Is AI a bubble?
Views on AI bubble in the markets
Tushar Pradhan
12/3/20253 min read
“History Doesn't Repeat Itself, but It Often Rhymes” – Mark Twain
It's December already!
As we come to the close of the year in 2025, the markets have just given a weak cheer, having crossed an all-time high both on the Nifty50 as well as the Sensex. But the journey has not been a cheery one. At the start of the year the expectation was for a year of consolidation given elevated valuations of the past couple of years prior to January this year. The asset allocation shifted in favor of fixed income, hybrids or a combination of risk assets, given individual risk preference. As we look toward the start of another year, there are some conflicting signals we must deal with. Let’s look at some burning issues that appear urgent currently.
Burning Issue #1: Is AI a bubble?
We have seen various bubbles in the financial markets, and this appears no different. The internet boom that overtook markets in the late nineties leading to the bust in the year 2000 is a boom-bust story that appears like the current one. As Mark Twain famously remarked “History Doesn't Repeat Itself, but It Often Rhymes”. We all have seen what transpired in later years. We now use the internet so insidiously that we hardly call it the “internet” anymore. It has become a part of our lives.
Similarly, it may yet be the case with AI. While the most hype may be with a certain group of companies for the advantage they have today, they will, in time, be replaced with the emerging technologies that become a part of life as it would progress in the future.

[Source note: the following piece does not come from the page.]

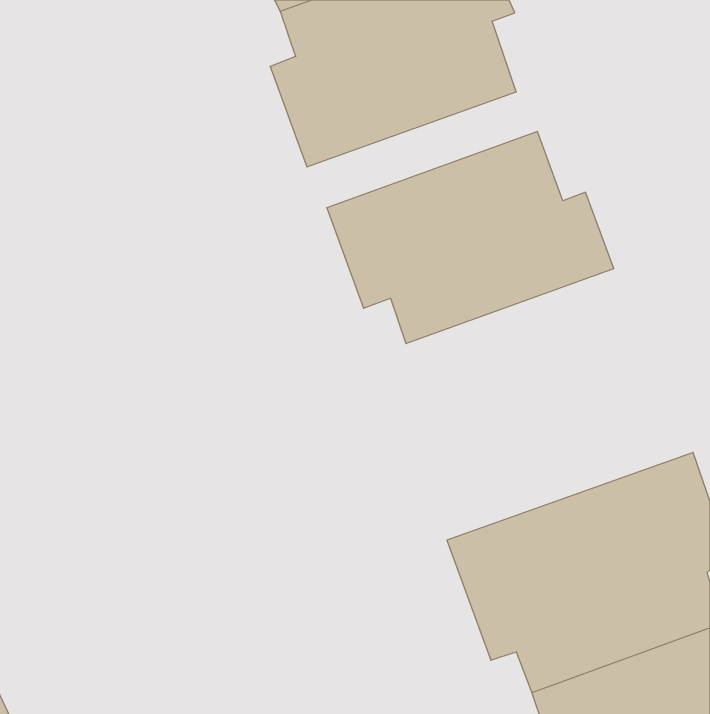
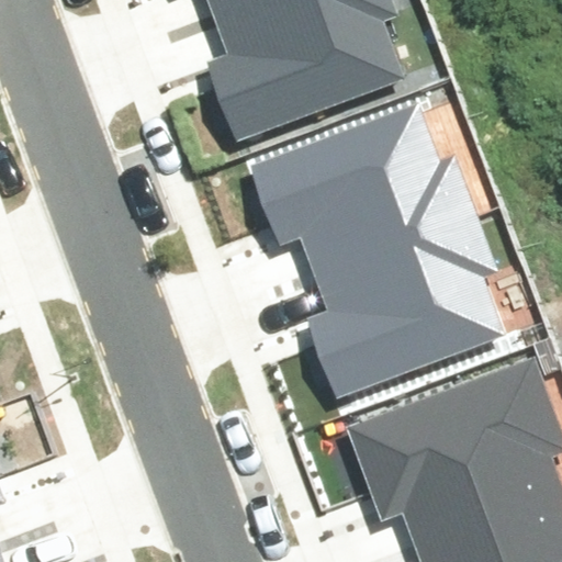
building: none -> [307,215,499,394]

We have no sight of it today. Some companies that heralded the internet era and remained relevant for some time, are losing market share, value and relevance. However, only a few truly “internet era” companies survive today, albeit at humungous valuations. One can count them on one’s fingertips.

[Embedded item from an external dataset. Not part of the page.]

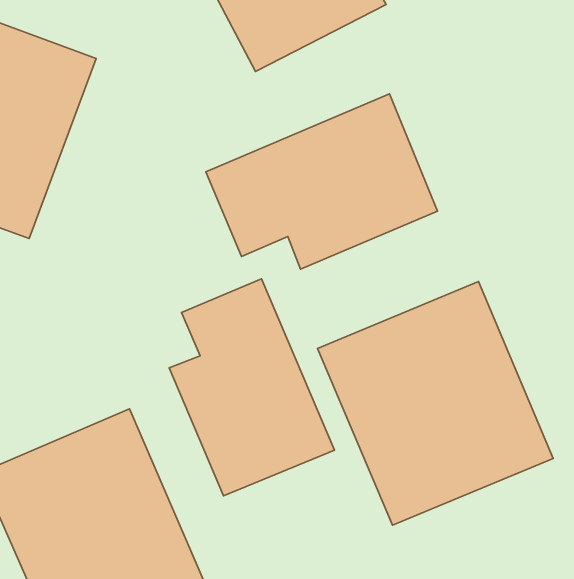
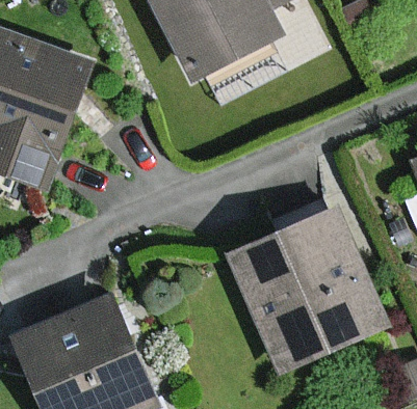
building: [206,94,438,269] -> none
building: [169,279,335,496] -> none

So, the lesson here is: There are few victors in case AI turns out to be a way of life for most humans in the future and most companies will face harsh reality to become shells of their present selves if history does indeed “rhyme” as Mark Twain opined. Can we find the winner? The survival bias theory tells us that only when we see the survivor that we will know who won. So that’s not something to attempt to do, however what we can do at the present is to ensure that we stay diversified, remain invested and become reasonable in our return expectation that spreads over a long period of time ahead of us. That is the only way to solve the burning issue #1
Burning Issue #2: If there is an AI bubble burst will there be a contagion?
This is a somewhat difficult issue to address. While there is concentration in a few stocks, overall ownership of the same is widespread. This is leading to a “wealth” effect with smaller and individual investors. While most institutional investors will be able to brace a severe drawdown in case the same happens, smaller investors will be at huge risk. Individual investor participation in the United States, either via direct holding or via mutual funds, 401k Plans or retirement allocations is at an all-time high if data from the Federal Reserve is any indication. Source: Board of Governors of the Federal Reserve System (US) via ALFRED®
What does this mean for markets?
Risks are elevated
While a meltdown appears a very low probability event, a sharp drawdown will also not impact the broader markets too much. Due to the higher participation rate for individual households, the resultant sentiment may turn overly negative
It is likely that softness in the US markets may spread to global markets, however emerging markets are likely to remain slightly better off
India will remain under pressure due to uncertain trade policy narrative (so far) but any resolution and an announcement to that effect in the next year will be a short term positive, both from a currency as well as a stock market perspective
India remains largely removed from the AI investment boom. India is neither involved in AI infrastructure (chip design, production etc.) nor in adaption and there are largely no secondary investments even in companies that use AI to enhance productivity. As contrarian it would appear, India will not have a direct impact of any AI meltdown or drawdown. But as indicated earlier secondary impacts may be there.
Asset allocation will be key
Investors are encouraged to review asset allocations from an individual perspective and remain true to their long-term goals no matter what the chatter in the markets appears to be. Making any blanket change in anticipation of events is sheer folly and can be harmful in the long run. Happy investing!